== Problem statement ==
Check each line of the entries. Copy the ones that contain the string "down".

Segment Open

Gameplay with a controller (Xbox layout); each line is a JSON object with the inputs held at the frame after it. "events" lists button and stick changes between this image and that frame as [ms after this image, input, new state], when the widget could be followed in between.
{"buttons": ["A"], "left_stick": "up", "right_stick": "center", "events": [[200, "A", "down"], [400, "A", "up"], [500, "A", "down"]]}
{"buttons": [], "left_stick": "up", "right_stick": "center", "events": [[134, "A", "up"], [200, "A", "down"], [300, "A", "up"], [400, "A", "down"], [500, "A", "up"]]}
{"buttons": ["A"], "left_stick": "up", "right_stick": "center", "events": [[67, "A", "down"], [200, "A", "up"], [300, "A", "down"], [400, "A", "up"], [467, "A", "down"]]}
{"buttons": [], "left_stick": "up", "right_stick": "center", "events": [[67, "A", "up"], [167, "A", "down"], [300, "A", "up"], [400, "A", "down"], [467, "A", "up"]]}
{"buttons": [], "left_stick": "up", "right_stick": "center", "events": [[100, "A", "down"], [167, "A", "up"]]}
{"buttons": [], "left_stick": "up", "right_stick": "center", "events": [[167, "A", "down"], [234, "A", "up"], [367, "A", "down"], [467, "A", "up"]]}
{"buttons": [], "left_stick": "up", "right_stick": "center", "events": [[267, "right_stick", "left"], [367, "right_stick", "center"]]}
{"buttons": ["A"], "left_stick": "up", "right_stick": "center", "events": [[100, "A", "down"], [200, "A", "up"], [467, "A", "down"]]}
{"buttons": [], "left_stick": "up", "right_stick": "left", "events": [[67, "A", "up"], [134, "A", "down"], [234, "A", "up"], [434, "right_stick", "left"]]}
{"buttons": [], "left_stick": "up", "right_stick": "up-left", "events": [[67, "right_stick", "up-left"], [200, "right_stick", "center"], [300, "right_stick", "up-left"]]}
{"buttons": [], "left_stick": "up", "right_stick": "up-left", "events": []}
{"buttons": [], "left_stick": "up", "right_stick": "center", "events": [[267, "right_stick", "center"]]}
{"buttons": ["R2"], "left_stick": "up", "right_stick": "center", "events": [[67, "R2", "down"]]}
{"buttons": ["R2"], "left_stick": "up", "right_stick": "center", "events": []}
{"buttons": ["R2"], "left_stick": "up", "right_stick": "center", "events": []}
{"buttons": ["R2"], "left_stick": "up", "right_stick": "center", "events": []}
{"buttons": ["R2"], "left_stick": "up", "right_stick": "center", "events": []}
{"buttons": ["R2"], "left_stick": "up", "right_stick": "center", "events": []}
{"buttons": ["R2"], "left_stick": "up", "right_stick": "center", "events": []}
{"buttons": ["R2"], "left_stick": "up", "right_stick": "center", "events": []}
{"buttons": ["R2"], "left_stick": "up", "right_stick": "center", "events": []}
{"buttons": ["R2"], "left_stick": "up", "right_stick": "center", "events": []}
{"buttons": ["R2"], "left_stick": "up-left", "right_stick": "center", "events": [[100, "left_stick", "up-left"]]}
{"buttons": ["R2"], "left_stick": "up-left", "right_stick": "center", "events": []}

Segment Closed

== Solved exercise ==
{"buttons": ["A"], "left_stick": "up", "right_stick": "center", "events": [[200, "A", "down"], [400, "A", "up"], [500, "A", "down"]]}
{"buttons": [], "left_stick": "up", "right_stick": "center", "events": [[134, "A", "up"], [200, "A", "down"], [300, "A", "up"], [400, "A", "down"], [500, "A", "up"]]}
{"buttons": ["A"], "left_stick": "up", "right_stick": "center", "events": [[67, "A", "down"], [200, "A", "up"], [300, "A", "down"], [400, "A", "up"], [467, "A", "down"]]}
{"buttons": [], "left_stick": "up", "right_stick": "center", "events": [[67, "A", "up"], [167, "A", "down"], [300, "A", "up"], [400, "A", "down"], [467, "A", "up"]]}
{"buttons": [], "left_stick": "up", "right_stick": "center", "events": [[100, "A", "down"], [167, "A", "up"]]}
{"buttons": [], "left_stick": "up", "right_stick": "center", "events": [[167, "A", "down"], [234, "A", "up"], [367, "A", "down"], [467, "A", "up"]]}
{"buttons": ["A"], "left_stick": "up", "right_stick": "center", "events": [[100, "A", "down"], [200, "A", "up"], [467, "A", "down"]]}
{"buttons": [], "left_stick": "up", "right_stick": "left", "events": [[67, "A", "up"], [134, "A", "down"], [234, "A", "up"], [434, "right_stick", "left"]]}
{"buttons": ["R2"], "left_stick": "up", "right_stick": "center", "events": [[67, "R2", "down"]]}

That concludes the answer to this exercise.